このファイル名は、カスタム・サービス・クラスに渡されます。
カスタム・サービスからネイティブ・ライブラリーを呼び出すには、
カスタム・サービスのクラスおよび JAR ファイルを見つけるのに使用されるパス名に加え、Classpath フィールドにパス名を提供します。
このプロシージャーによりパス名が拡張クラス・ローダーに追加されて、カスタム・サービスはネイティブ・ライブラリーを見つけ、正しくロードすることができます。
- アプリケーション・サーバーを停止してから再始動します。
アプリケーション・サーバーを停止してから再始動します。
結果
各カスタム・サービスでは、サーバーの始動とシャットダウンの際にロードおよび初期化されるクラスを定義しています。
サーバーの始動および停止時に、
カスタム・サービスのロードと初期化が行われます。
例
既述のとおり、カスタム・サービス・クラスは com.ibm.websphere.runtime.CustomService インターフェースをインプリメントする必要があります。

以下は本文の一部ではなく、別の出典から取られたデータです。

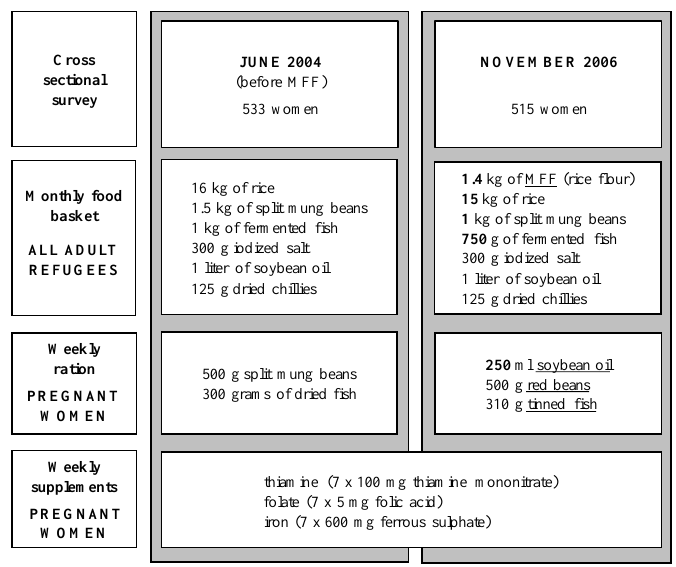
Figure 1. Food rations and supplements by survey. Changes indicated by underline; grey boxes indicate cross-sectional surveys.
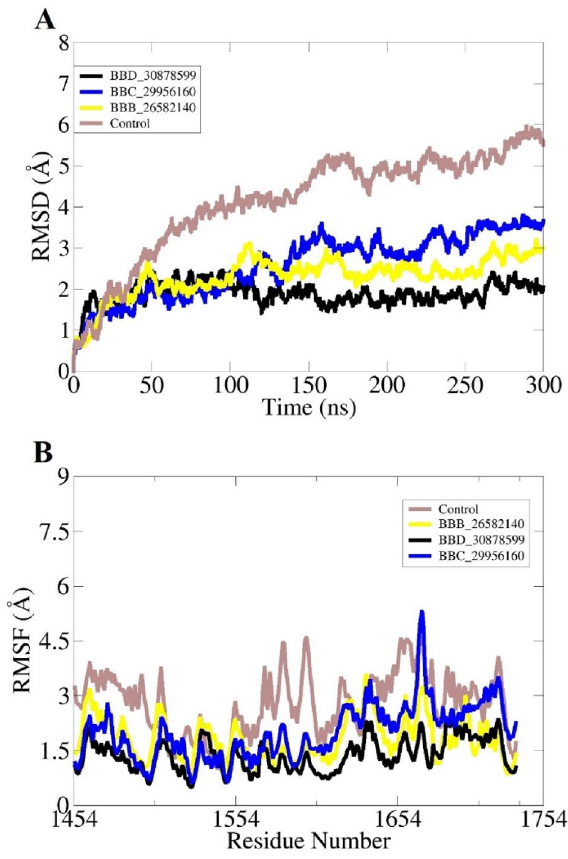
Figure 5. Dynamic investigation of docked complexes. ( A ) structure stability RMSD and ( B ) residue flexibility RMSF.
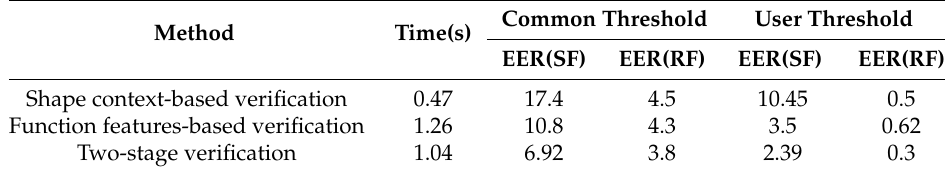
Table 5. Verification results (EER%) of different methods with common threshold and user threshold.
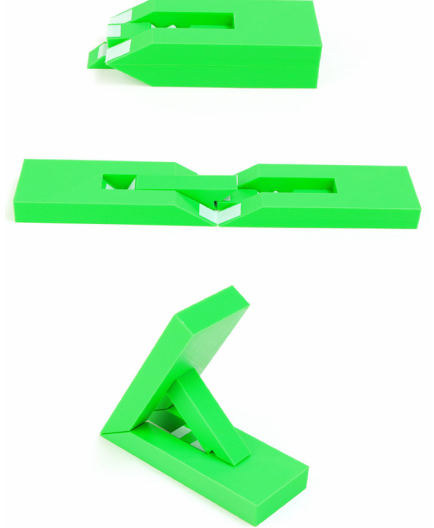
Figure 17. Flat-foldable planar deploying strut ThUDS with offset crease joint. Flat foldability is in the opposite direction of deploy- ment. All joints lie on the bottom plane. Shown in flat-folded, flat, and deployed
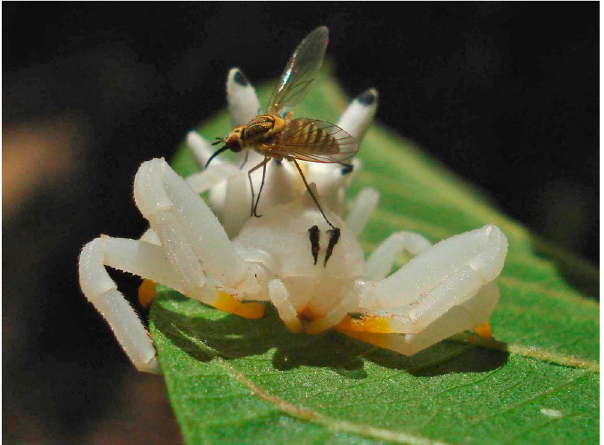
Figure 1. Interaction between the crab spider and a pollinator. Adult Epicadus heterogaster female being visited by a Xylophagidae fly upon a leaf (photo credit: Piccoli,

また、このクラスは initialize および shutdown メソッドを
インプリメントする必要があります。
以下の例は、カスタム・サービスをインプリメントする
ServerInit クラスを宣言するコードを示しています。
このコードでは、カスタム・サービス・クラスが構成ファイルを必要とする
ことを想定しています。
また、この例には、外部の構成ファイルにアクセスするコードも含まれています。
クラスが構成ファイルを必要としない場合は、
このコードの configProperties 部分を含める必要はありません。
public class ServerInit implements com.ibm.websphere.runtime.CustomService
{
/**
* The initialize method is called by the application server runtime when the
* server starts. The Properties object that the application server passes
* to this method must contain all of the configuration information that this
* service needs to initialize properly.
*
* @param configProperties java.util.Properties
*/
static final java.lang.String externalConfigURLKey =
"com.ibm.websphere.runtime.CustomService.externalConfigURLKey";
static String ConfigFileName="";
public void initialize(java.util.Properties configProperties) throws Exception
{
if (configProperties.getProperty(externalConfigURLKey) != null)
{
ConfigFileName = configProperties.getProperty(externalConfigURLKey);
}
// Implement rest of initialize method
}
/**
* The shutdown method is called by the application server runtime when the
* server begins its shutdown processing.
*
public void shutdown() throws Exception
{
// Implement shutdown method
}
次の作業
アプリケーション・サーバーを調べて、
カスタム・サービスの初期化メソッドおよびシャットダウン・メソッドが意図したとおりに実行されたことを確認してください。